I used the completejourney dataset to process and joine transaction, product and demographic data. Key variables were leveraged for targeted data analysis.
The methodology focused on three areas to provide a recommendation to Regork leadership:
Average number of products purchased per transaction based income segment to determine most valuabe consumer segment to invest in immediately
Top products pruchased and reviewed product brands with highest sales for Regork leadership to determine where to invest for immediate revenue growth
Top 20 product most frequently purchased by income segment to create list of products for targeted promotions
Interesting Insights from Analysis
Looking at products prchused most often, Regork could identify which of those products are essential items or nice to have desirable items based on income segment. By doing this, Regork can better understand why products are in high demand and expand to similar products in the same grouping.
Implications to Consumer Based on Analysis
Consumer who are high income may notice increase in individualized marketing for products they purchase frequently.

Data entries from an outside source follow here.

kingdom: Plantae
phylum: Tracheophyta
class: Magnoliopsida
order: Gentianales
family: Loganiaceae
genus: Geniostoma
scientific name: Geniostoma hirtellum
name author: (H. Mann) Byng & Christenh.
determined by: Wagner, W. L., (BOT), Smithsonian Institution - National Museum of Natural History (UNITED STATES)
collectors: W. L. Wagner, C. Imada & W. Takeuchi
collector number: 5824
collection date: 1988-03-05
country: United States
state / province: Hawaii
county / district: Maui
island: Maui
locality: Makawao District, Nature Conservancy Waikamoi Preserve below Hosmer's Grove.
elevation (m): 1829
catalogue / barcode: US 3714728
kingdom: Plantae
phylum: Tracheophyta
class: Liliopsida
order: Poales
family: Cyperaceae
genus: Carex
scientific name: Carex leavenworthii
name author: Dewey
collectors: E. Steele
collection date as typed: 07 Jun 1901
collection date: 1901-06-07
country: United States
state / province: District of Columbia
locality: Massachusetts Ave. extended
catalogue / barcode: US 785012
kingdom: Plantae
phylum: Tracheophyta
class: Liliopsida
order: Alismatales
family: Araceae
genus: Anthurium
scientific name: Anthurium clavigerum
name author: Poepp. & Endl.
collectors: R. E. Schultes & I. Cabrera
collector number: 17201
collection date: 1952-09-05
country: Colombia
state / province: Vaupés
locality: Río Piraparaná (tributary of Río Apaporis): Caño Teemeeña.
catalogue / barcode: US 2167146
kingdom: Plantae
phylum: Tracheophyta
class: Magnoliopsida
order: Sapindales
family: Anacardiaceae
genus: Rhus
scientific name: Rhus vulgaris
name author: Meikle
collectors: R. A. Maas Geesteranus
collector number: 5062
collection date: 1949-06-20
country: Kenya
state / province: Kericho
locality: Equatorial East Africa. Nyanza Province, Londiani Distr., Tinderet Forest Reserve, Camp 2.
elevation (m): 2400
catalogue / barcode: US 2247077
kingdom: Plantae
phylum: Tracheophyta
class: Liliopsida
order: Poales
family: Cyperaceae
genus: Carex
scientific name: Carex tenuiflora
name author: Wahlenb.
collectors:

This could make them feel seen and create a deeper emotional bond with Regork. Consumers in the low income segment may notice promotions targeting essential items, which could help their savings go further and create loyalty.
Proposal to Regork CEO
This analysis shares targeted opportunities for revenue and profit growth, giving the CEO the ability to make fully infomred business decisions with immediacy.
With these new data insights on consumer purchases by income segment, Regork can:
Begin targeted marketing campaigns to generate sales on high value and essential items. These campaigns could drive foot traffic in the stores with the potential to generate additional sales on items not advertised.
Focus on product placement by verifying highly desired items are always in stock and placed in areas of high visibility or high traffic in the stores. Store layout and product placement could increase average items per transaction.
Focus on Targetd Promotional Coupons and bogo deals through digital mail, paper mail to drive customers into the store. And then offer targeted promotions at the point of sale as a last opportunity to maximize their spending or to keep them coming back.
Focus on all income segments and what drives their behavior to purhcase more. Lower income segments want deals on staple items, whereas high income segments may be drawn to shop for high value items.
Limitations of Analysis & How it can be Improved
The data used in the analysis is stale and does not allow for real time insights based on any economic shifts. To improve this, having real time data that shows customer spending would allow Regorks to act fast to prevent negative impacts to profit margins.
The data is not segmented by store location or region, leaving less information on demographic data to understand customer behavior like product preferences by culture and spedning habits. It would be valuable to have store location data to target customer segmenets with marketing campaigns to grow the Regork national footprint.